While the idea of active euthanasia seems
too far a prospect for the Indian social scenario, the Supreme Court has
recently indicated that it might recognize the execution of 'living will' in
cases of passive euthanasia, as right to die peacefully is part of fundamental
right to life under Article 21 of the Constitution. The matter came up in the
case of a petition submitted by a terminally ill patient before the Court, and
the verdict has been reserved by a five-judge Bench comprising of J. Dipak
Mishra, which will play a major role in redefining the bounds of Right to Life.

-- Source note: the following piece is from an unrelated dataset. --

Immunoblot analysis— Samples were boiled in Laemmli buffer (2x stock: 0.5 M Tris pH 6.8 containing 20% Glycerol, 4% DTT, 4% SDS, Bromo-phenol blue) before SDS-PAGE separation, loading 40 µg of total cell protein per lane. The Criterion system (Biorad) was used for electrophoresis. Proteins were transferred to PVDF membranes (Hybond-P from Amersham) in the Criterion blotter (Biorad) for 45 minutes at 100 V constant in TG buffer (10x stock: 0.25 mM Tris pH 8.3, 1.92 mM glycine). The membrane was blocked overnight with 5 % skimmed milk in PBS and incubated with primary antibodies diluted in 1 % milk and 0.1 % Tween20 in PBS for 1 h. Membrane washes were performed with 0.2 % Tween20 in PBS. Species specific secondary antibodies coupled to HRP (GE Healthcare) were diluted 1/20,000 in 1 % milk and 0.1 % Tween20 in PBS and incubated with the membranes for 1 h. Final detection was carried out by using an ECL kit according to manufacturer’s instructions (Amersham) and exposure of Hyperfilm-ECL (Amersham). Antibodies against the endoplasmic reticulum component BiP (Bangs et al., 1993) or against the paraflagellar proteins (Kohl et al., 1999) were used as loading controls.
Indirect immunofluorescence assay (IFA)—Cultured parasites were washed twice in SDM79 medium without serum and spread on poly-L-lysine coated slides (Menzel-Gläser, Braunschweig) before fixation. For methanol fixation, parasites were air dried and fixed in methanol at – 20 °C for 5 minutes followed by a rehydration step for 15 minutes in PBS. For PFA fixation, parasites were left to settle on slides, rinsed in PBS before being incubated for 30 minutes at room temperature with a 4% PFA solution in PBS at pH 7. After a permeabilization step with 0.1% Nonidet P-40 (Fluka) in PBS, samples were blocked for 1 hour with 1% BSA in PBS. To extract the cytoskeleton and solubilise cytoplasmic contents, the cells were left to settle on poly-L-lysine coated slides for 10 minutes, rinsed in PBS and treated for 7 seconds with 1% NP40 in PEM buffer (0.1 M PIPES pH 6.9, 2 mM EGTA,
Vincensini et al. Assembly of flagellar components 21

The verdict would have ripples of effect on social and legal angles, with a
large majority of terminally ill people being given a
chance at ending the pain; while the scope of right to life would be broadened
further to include the Right to Die. The IPC still considers it an offence to
attempt to commit suicide, but the recognition of living will to opt for
passive euthanasia will afford some power to people to decide on their life or
death. The risk of potential misuse of living will still persists especially in
the case of mentally unstable persons and elderly people, who may be falsely
induced into writing one, by unscrupulous kin who are to benefit from the death
of the concerned person. A living will is a written document that allows a patient to give explicit
instructions in advance about the medical treatment to be administered when he
or she is terminally ill or no longer able to express informed consent. In
effect, it allows a person to state that he must not be put on life-support or
medication if he is found terminally ill or in comatose stage, thus speeding up
the natural course of death without actively administering any lethal drug.

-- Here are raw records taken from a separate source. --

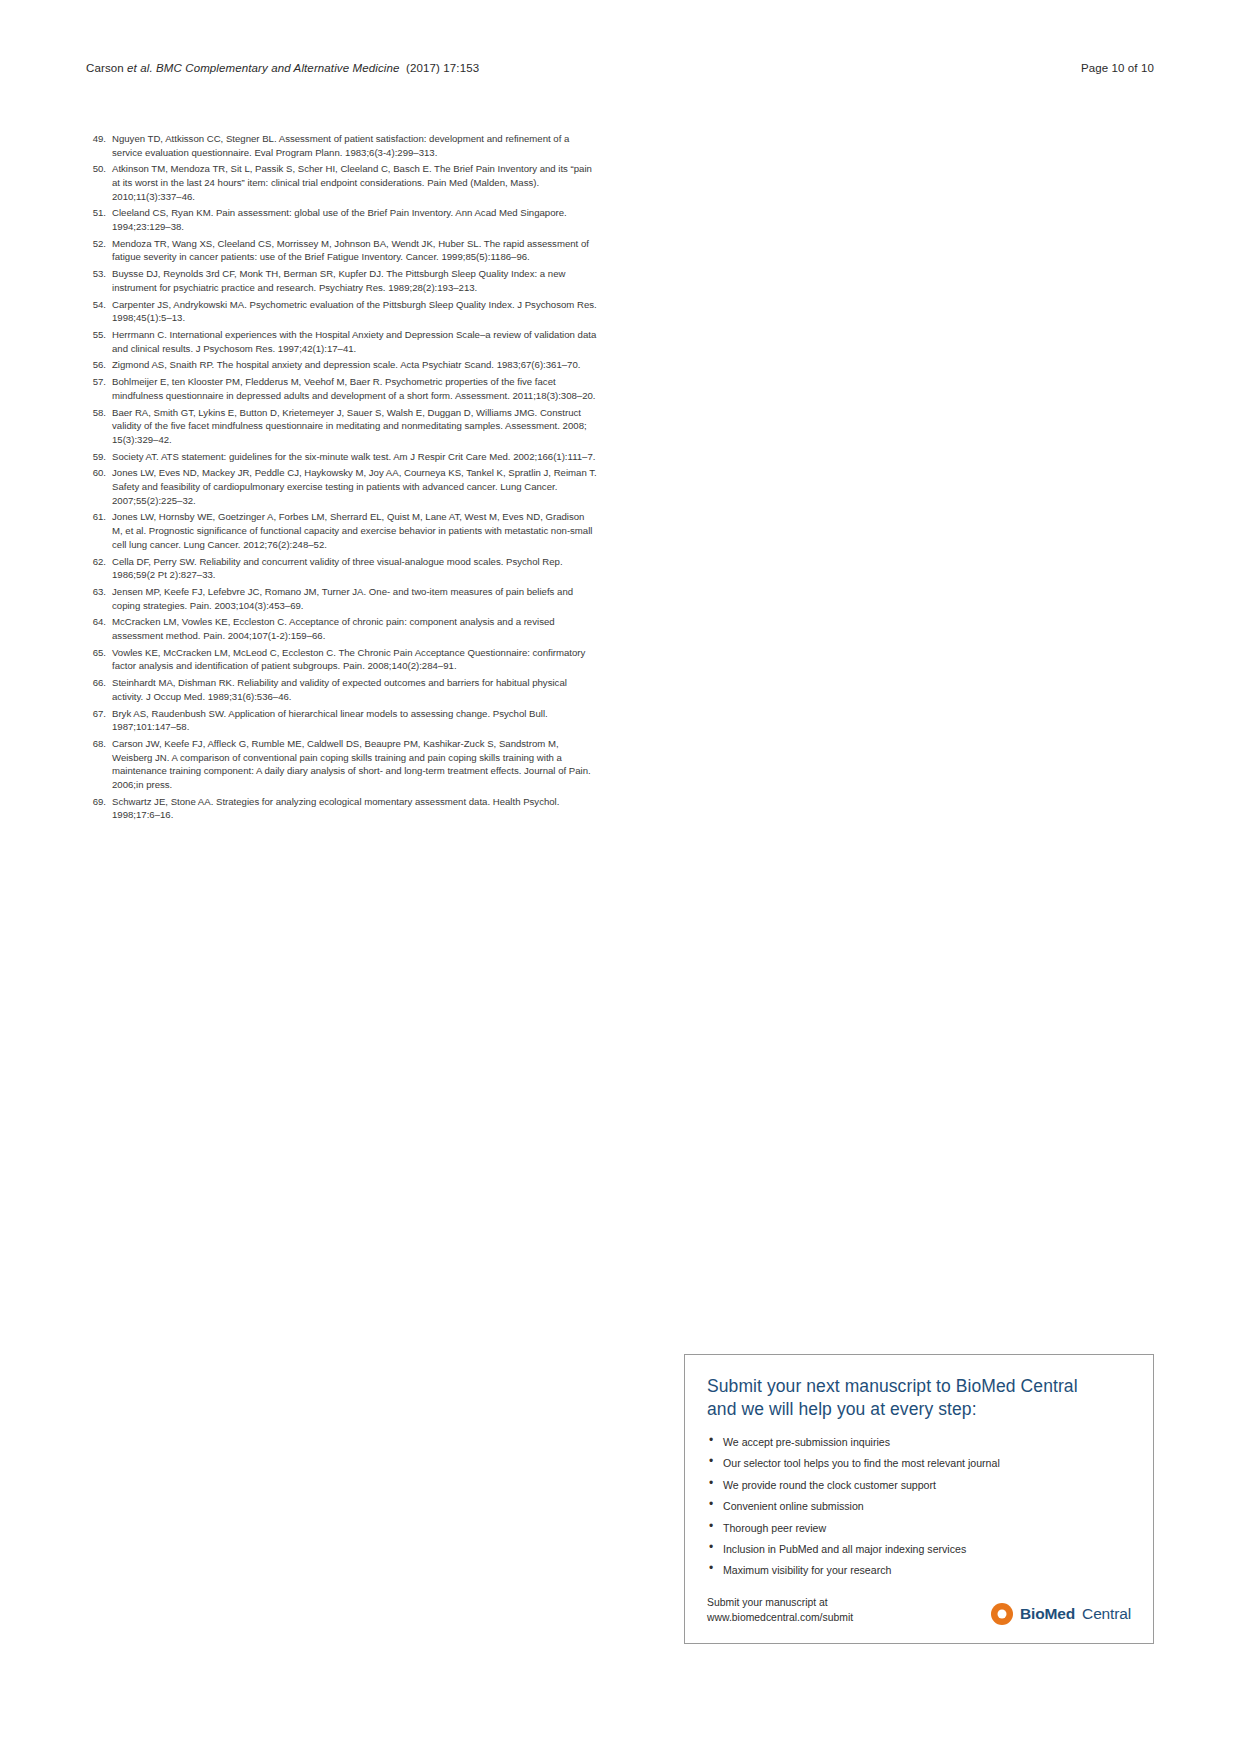Carson et al. BMC Complementary and Alternative Medicine (2017) 17:153
Page 10 of 10
49. Nguyen TD, Attkisson CC, Stegner BL. Assessment of patient satisfaction: development and refinement of a service evaluation questionnaire. Eval Program Plann. 1983;6(3-4):299–313.
50. Atkinson TM, Mendoza TR, Sit L, Passik S, Scher HI, Cleeland C, Basch E. The Brief Pain Inventory and its “pain at its worst in the last 24 hours” item: clinical trial endpoint considerations. Pain Med (Malden, Mass). 2010;11(3):337–46.
51. Cleeland CS, Ryan KM. Pain assessment: global use of the Brief Pain Inventory. Ann Acad Med Singapore. 1994;23:129–38.
52. Mendoza TR, Wang XS, Cleeland CS, Morrissey M, Johnson BA, Wendt JK, Huber SL. The rapid assessment of fatigue severity in cancer patients: use of the Brief Fatigue Inventory. Cancer. 1999;85(5):1186–96.
53. Buysse DJ, Reynolds 3rd CF, Monk TH, Berman SR, Kupfer DJ. The Pittsburgh Sleep Quality Index: a new instrument for psychiatric practice and research. Psychiatry Res. 1989;28(2):193–213.
54. Carpenter JS, Andrykowski MA. Psychometric evaluation of the Pittsburgh Sleep Quality Index. J Psychosom Res. 1998;45(1):5–13.
55. Herrmann C. International experiences with the Hospital Anxiety and Depression Scale–a review of validation data and clinical results. J Psychosom Res. 1997;42(1):17–41.
56. Zigmond AS, Snaith RP. The hospital anxiety and depression scale. Acta Psychiatr Scand. 1983;67(6):361–70.
57. Bohlmeijer E, ten Klooster PM, Fledderus M, Veehof M, Baer R. Psychometric properties of the five facet mindfulness questionnaire in depressed adults and development of a short form. Assessment. 2011;18(3):308–20.
58. Baer RA, Smith GT, Lykins E, Button D, Krietemeyer J, Sauer S, Walsh E, Duggan D, Williams JMG. Construct validity of the five facet mindfulness questionnaire in meditating and nonmeditating samples. Assessment. 2008; 15(3):329–42.
59. Society AT. ATS statement: guidelines for the six-minute walk test. Am J Respir Crit Care Med. 2002;166(1):111–7.
60. Jones LW, Eves ND, Mackey JR, Peddle CJ, Haykowsky M, Joy AA, Courneya KS, Tankel K, Spratlin J, Reiman T. Safety and feasibility of cardiopulmonary exercise testing in patients with advanced cancer. Lung Cancer. 2007;55(2):225–32.
61. Jones LW, Hornsby WE, Goetzinger A, Forbes LM, Sherrard EL, Quist M, Lane AT, West M, Eves ND, Gradison M, et al. Prognostic significance of functional capacity and exercise behavior in patients with metastatic non-small cell lung cancer. Lung Cancer. 2012;76(2):248–52.
62. Cella DF, Perry SW. Reliability and concurrent validity of three visual-analogue mood scales. Psychol Rep. 1986;59(2 Pt 2):827–33.
63. Jensen MP, Keefe FJ, Lefebvre JC, Romano JM, Turner JA. One- and two-item measures of pain beliefs and coping strategies. Pain. 2003;104(3):453–69.
64. McCracken LM, Vowles KE, Eccleston C. Acceptance of chronic pain: component analysis and a revised assessment method. Pain. 2004;107(1-2):159–66.
65. Vowles KE, McCracken LM, McLeod C, Eccleston C. The Chronic Pain Acceptance Questionnaire: confirmatory factor analysis and identification of patient subgroups. Pain. 2008;140(2):284–91.
66. Steinhardt MA, Dishman RK. Reliability and validity of expected outcomes and barriers for habitual physical activity. J Occup Med. 1989;31(6):536–46.
67. Bryk AS, Raudenbush SW. Application of hierarchical linear models to assessing change. Psychol Bull. 1987;101:147–58.
68. Carson JW, Keefe FJ, Affleck G, Rumble ME, Caldwell DS, Beaupre PM, Kashikar-Zuck S, Sandstrom M, Weisberg JN. A comparison of conventional pain coping skills training and pain coping skills training with a maintenance training component: A daily diary analysis of short- and long-term treatment effects. Journal of Pain. 2006;in press.
69. Schwartz JE, Stone AA. Strategies for analyzing ecological momentary assessment data. Health Psychol. 1998;17:6–16.
Submit your next manuscript to BioMed Central
and we will help you at every step:
We accept pre-submission inquiries
Our selector tool helps you to find the most relevant journal
We provide round the clock customer support
Convenient online submission
Thorough peer review
Inclusion in PubMed and all major indexing services
Maximum visibility for your research
Submit your manuscript at www.biomedcentral.com/submit
Bio Med Central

The Govt. which contested the matter
took a stand against the acceptance of living will, expressing their concern on
potential abuse of the provision, but the Court stated that “Right to Life does not mean right to die but a dignified life would
certainly include right to die with dignity”. The
Court would certainly not compromise on ensuring that all safeguards are in
place to prevent possible abuse, even if the concept of living will is accepted
in the verdict. The requirement under the previously set Guidelines regarding
the declaration of a Medical Board in respect to irreversible comatose state of
the person will be kept as a pre-requisite before the living will comes into
consideration.
The Court’s verdict will
undoubtedly have long-reaching effects, and it is expected to be in consonance with
the landmark privacy decision that was pronounced by the Court recently,
declaring privacy as a fundamental right. It is pertinent to note that the
decision to choose dignified death over a prolonged life of pain and suffering
could also be brought under the ambit of privacy.